How to create reproducible machine learning models in Python using jobs=-1?-CodePudding

I've read at https://towardsdatascience.com/random-seeds-and-reproducibility-933da79446e3 to create reproducible machine learning models in Python, you need to set the random seed and pin the package versions.

I would like to be able to save models after training, that is, e.g. using pickle.dump(), load them up again and then get the same results.

At https://docs.python.org/3/library/random.html#notes-on-reproducibility it says:

"Sometimes it is useful to be able to reproduce the sequences given by a pseudo-random number generator.
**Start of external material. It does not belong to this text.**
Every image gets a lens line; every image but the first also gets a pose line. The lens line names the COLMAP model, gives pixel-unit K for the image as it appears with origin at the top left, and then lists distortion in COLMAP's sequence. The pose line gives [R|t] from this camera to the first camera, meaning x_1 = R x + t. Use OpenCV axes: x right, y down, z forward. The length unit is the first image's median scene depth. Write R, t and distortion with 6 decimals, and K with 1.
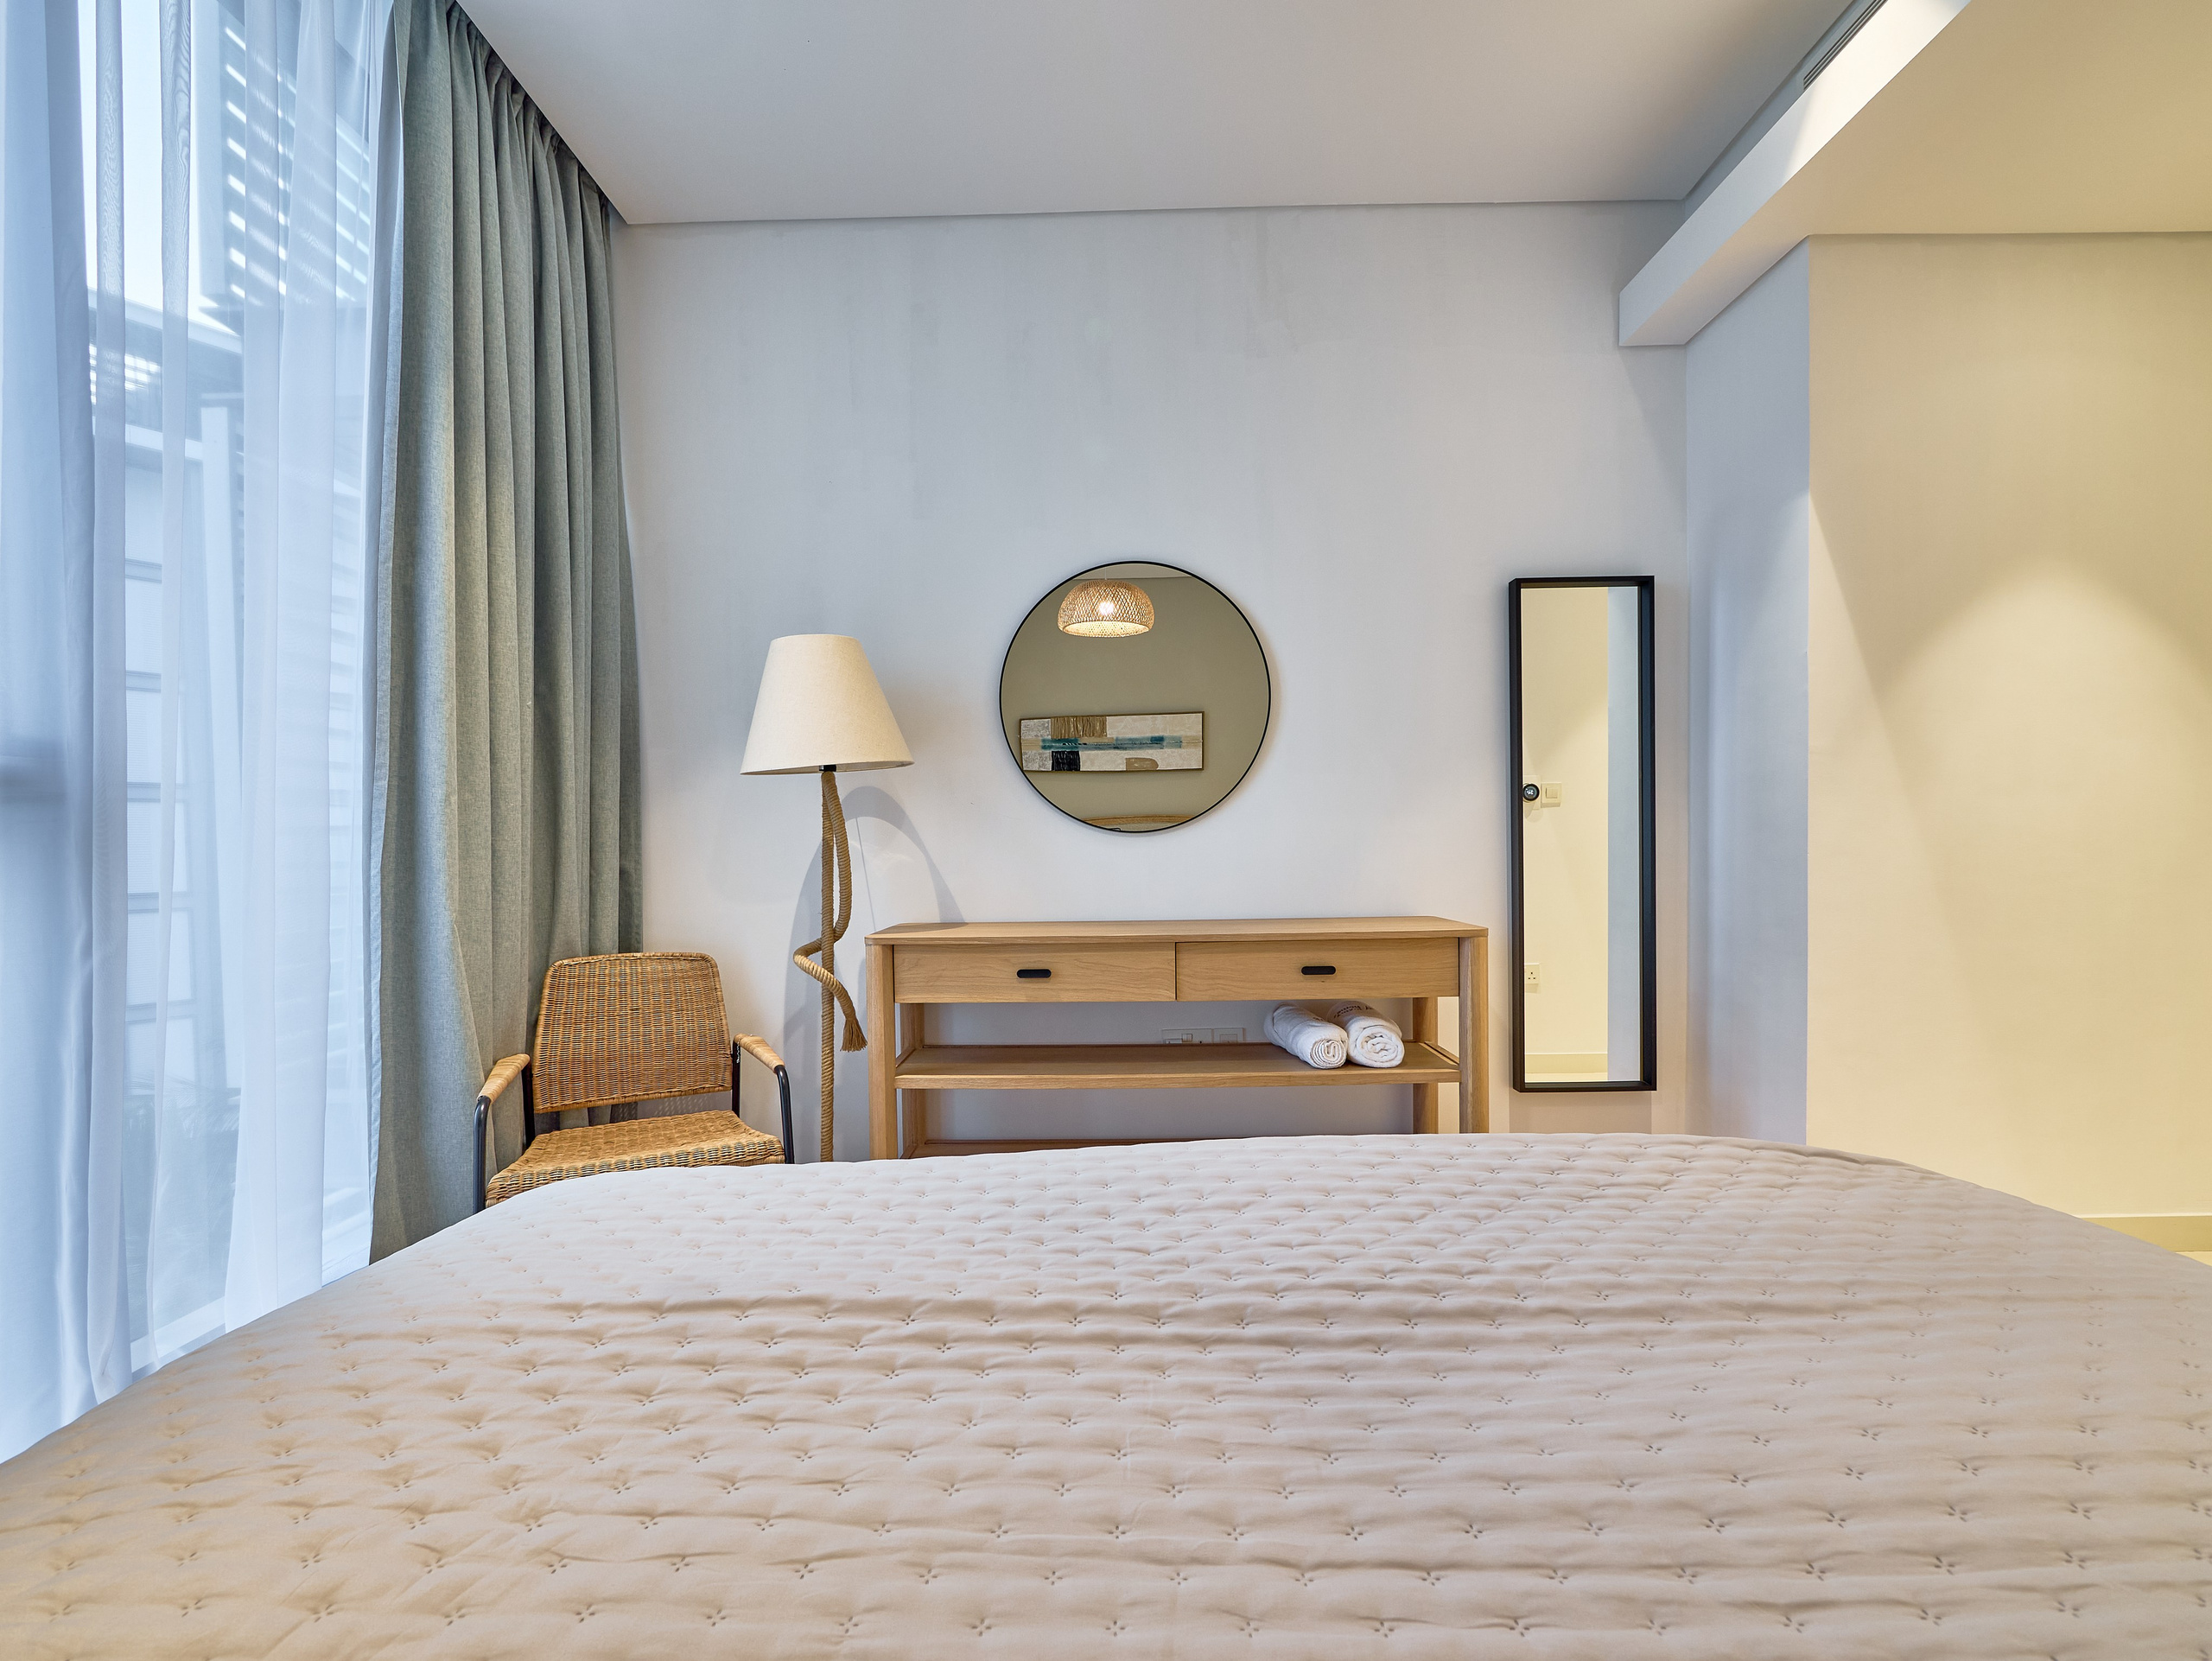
lens RADIAL K [[929.7, 0, 1092.4], [0, 929.7, 887.3], [0, 0, 1]] dist [-0.007655, 0.000630]
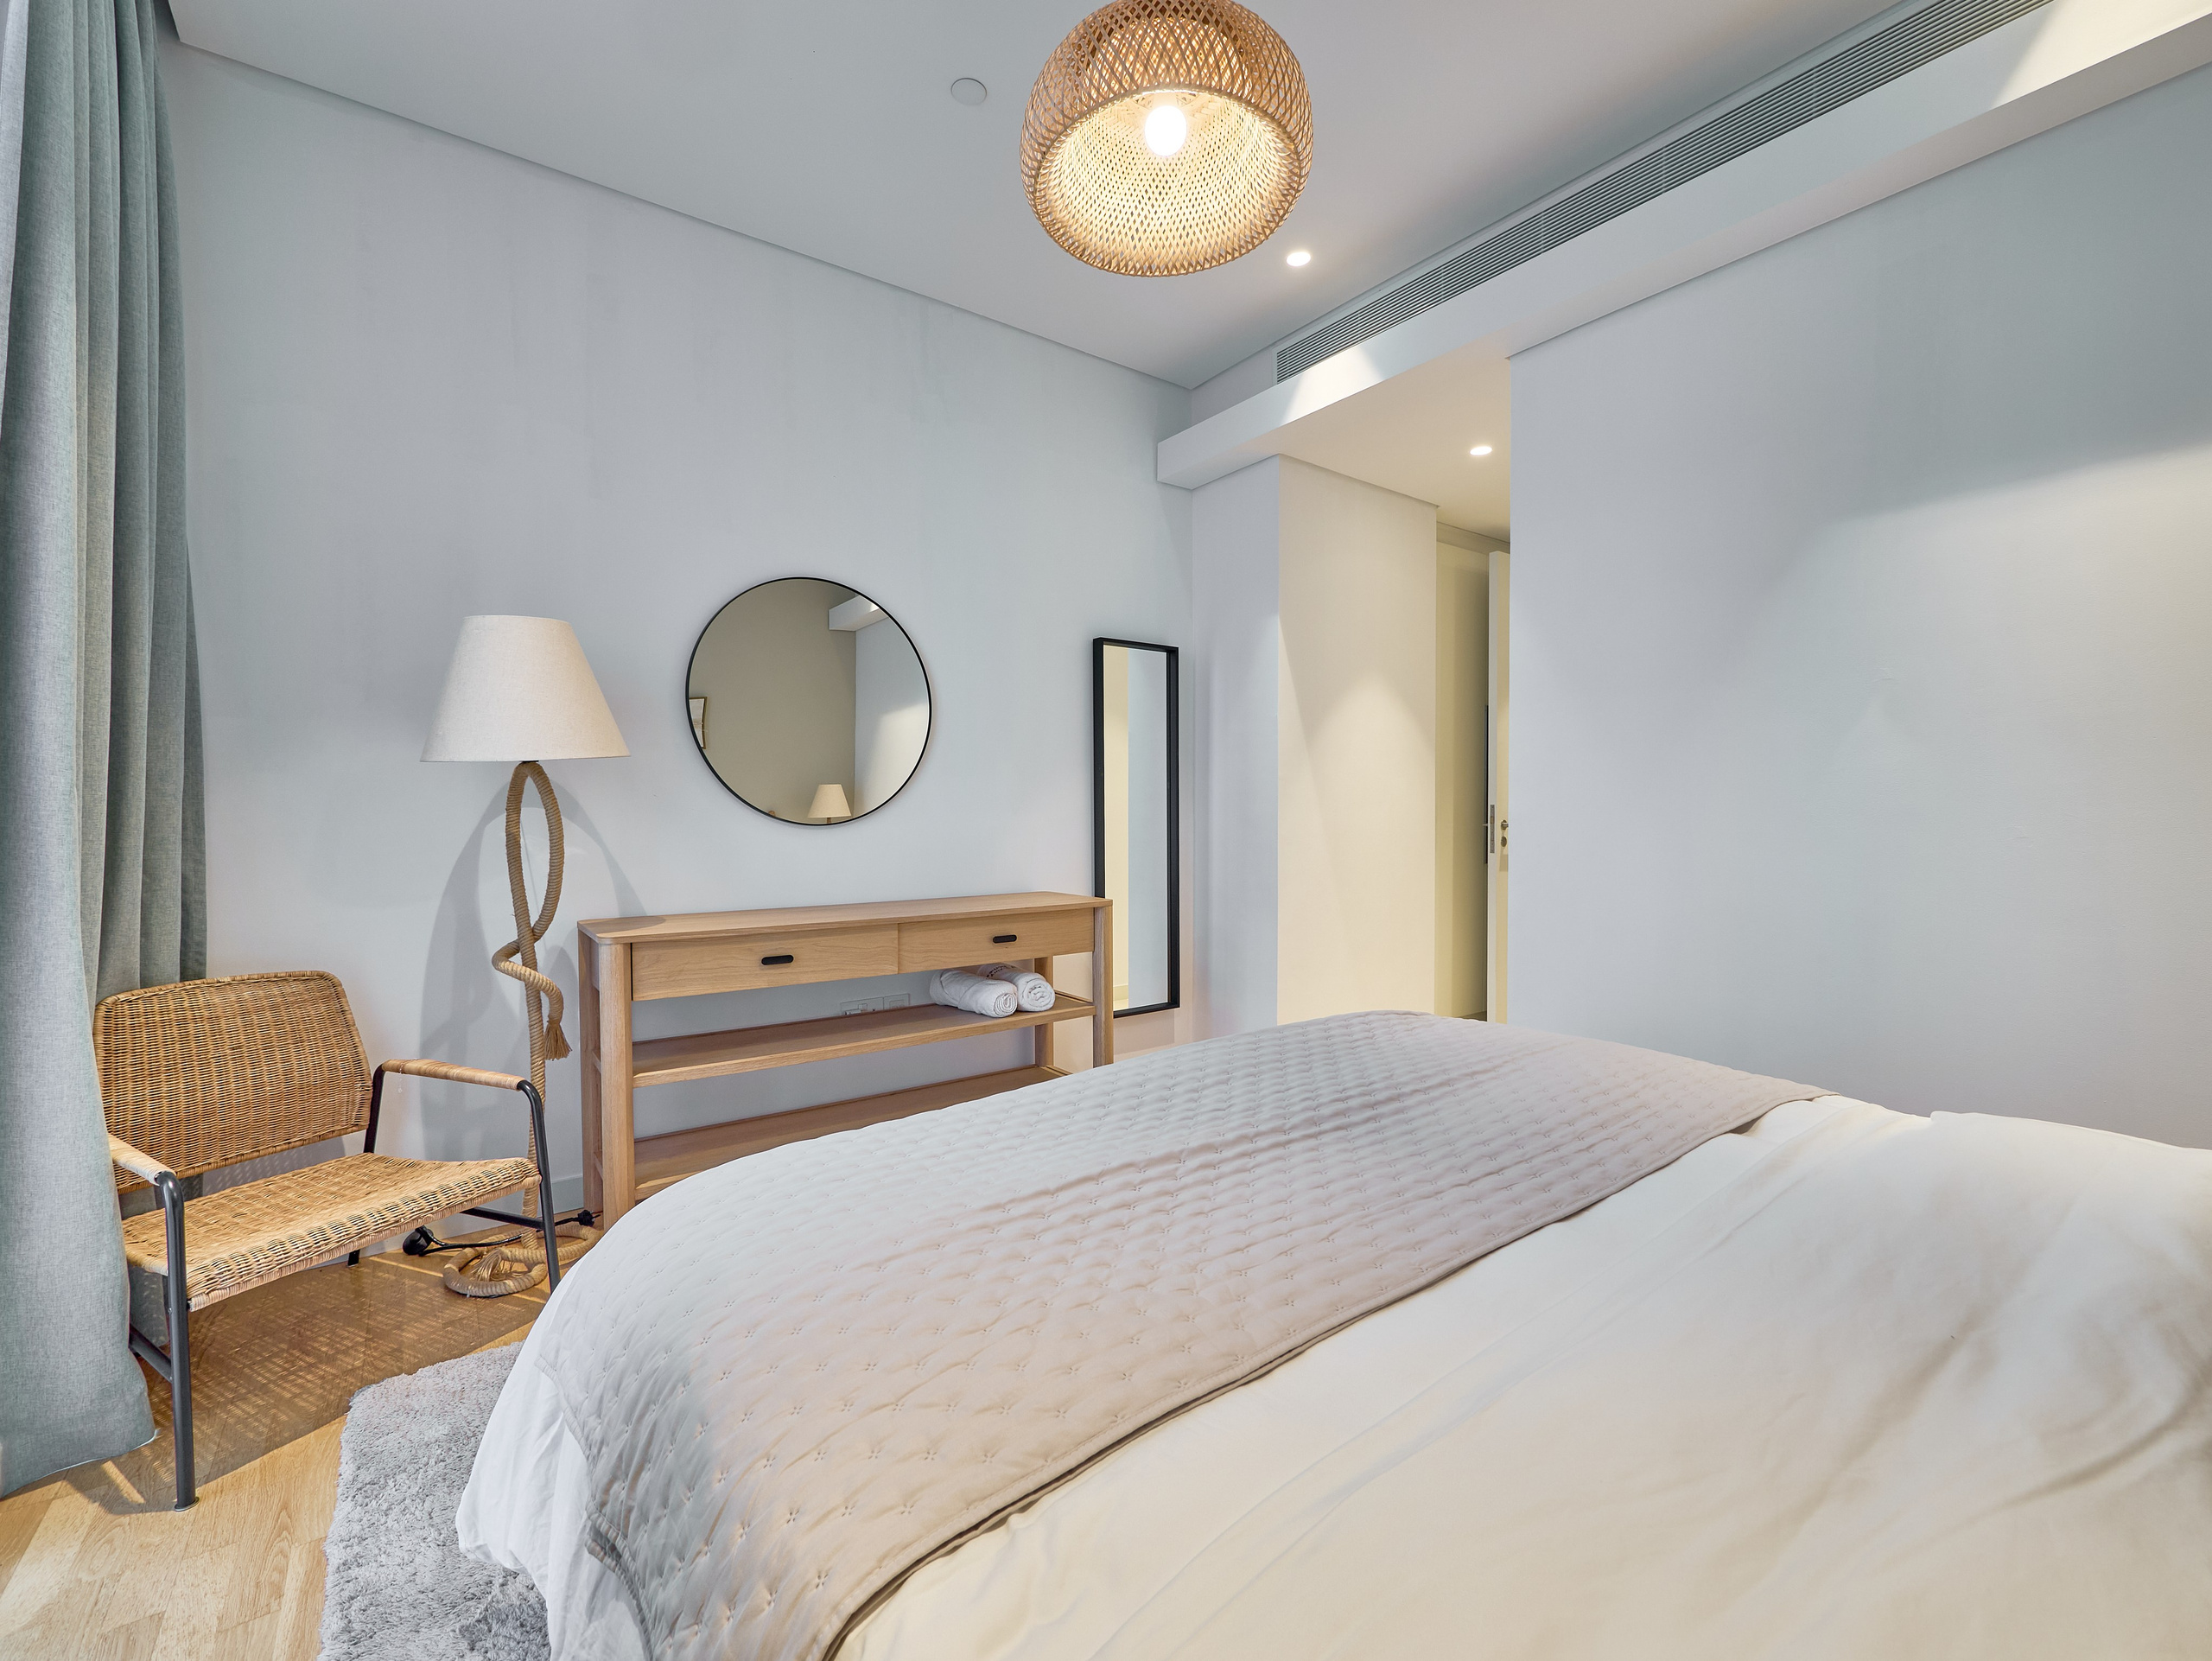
lens RADIAL K [[929.7, 0, 1070.2], [0, 929.7, 853.1], [0, 0, 1]] dist [-0.007655, 0.000630]
pose [[0.810587, -0.015772, 0.585406, -0.413401], [0.017831, 0.999838, 0.002249, -0.027177], [-0.585347, 0.008615, 0.810737, -0.069075]]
By re-using a seed value, the same sequence should be reproducible from run to run as long as multiple threads are not running."

I'm using a RandomForestClassifier with jobs=-1 so I'm wondering whether I need to do more or whether this is handled internally already.

For the random seed now I have:

os.environ['PYTHONHASHSEED'] = str(42)
random.seed(42)
np.random.seed(42)

And for the classifier I'm setting the random state:

rf = RandomForestClassifier(random_state=42)

CodePudding user response：

According to the documentation, you must also set the random_state parameter in the RandomForestClassifier:

random_state: int, RandomState instance or None, default=None

Controls both the randomness of the bootstrapping of the samples used when building trees (if bootstrap=True) and the sampling of the features to consider when looking for the best split at each node (if max_features < n_features). See Glossary for details.

For example:

from sklearn.ensemble import RandomForestClassifier
SEED = 42

clf = RandomForestClassifier(random_state = SEED)

CLARIFICATIONS:

In order for the experiment to be fully reproducible, all steps in the preparation of the dataset must be checked (e.g. train and test splits) even with fixed seed. np.random.seed does not guarantee a fixed random state for sklearn. We need to set random_state parameter corresponding to each sklearn function to ensure repeatability.

It is also sufficient to set the random_state in multithreading. Make sure you use the latest version of sklearn if possible to avoid possible bugs on earlier versions.